Non conta nulla, alla fine, nemmeno che il Ptcp della Provincia di Rimini abbia classificato buona parte dell’area di Mutonia quale zona di tutela dei caratteri ambientali di laghi, bacini e corsi d’acqua, di collegamento ecologico di rilevanza regionale, di importanza Comunitaria e di ricarica della falda, nonché esondabile. Né che il Psc di Santarcangelo la inquadri come “area di valore naturale e ambientale”, vietando nuove costruzioni salvi gli “interventi di conservazione, restauro ambientale, difesa e ricostruzione degli equilibri idraulici e idrogeologici”. E neppure che il Piano delle Attività Estrattive stabilisca che in fregio al Fiume Marecchia le aree vengano recuperate con finalità di rinaturalizzazione e destinazione agricola. Quel che conta è che «i Mutoid hanno trasformato l’ex cava in un laboratorio creativo a cielo aperto, oggetto di studi specialistici e di visite degli appassionati d’arte» e il Poc tematico del Comune di Santarcangelo non è in contrasto – secondo i giudici amministrativi – con Ptcp, Psc e altre norme vigenti. Ma soprattutto prevale la «salvaguardia storica e artistica di Mutonia».
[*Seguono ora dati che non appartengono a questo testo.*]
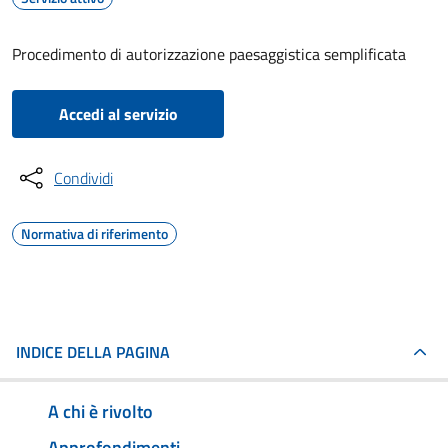
Procedimento di autorizzazione paesaggistica semplificata
Accedi al servizio
Condividi
Normativa di riferimento
INDICE DELLA PAGINA
A chi è rivolto
Approfondimenti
Secondo il Tar non reggono nemmeno le doglianze relative al fatto che «l’utilizzo dell’area è stato indebitamente assegnato all’Associazione Mutonia fino alla scadenza dei 19 anni», che «gli insediamenti realizzati vanno ben oltre i limiti stabiliti dalla concessione, la quale prevede la sola possibilità di sosta con divieto di modifica dello stato dei luoghi, mentre si è realizzato un vero e proprio insediamento abitativo con interventi edilizi comportanti una rilevante trasformazione del territorio», che «non sono state recepite le prescrizioni regionali di mantenere una fascia non inferiore a 5 metri dal corso d’acqua (con divieto assoluto di edificazione), né che viene rispettato il Piano Stralcio di Bacino per l’Assetto Idrogeologico che esclude nella fascia arginale del fiume qualsiasi insediamento abitativo». Secondo il Tar è tutto infondato e «le pretese avanzate da parte ricorrente devono essere integralmente rigettate». I Mutoid sono tutelati al 100 per cento. In nome del popolo italiano.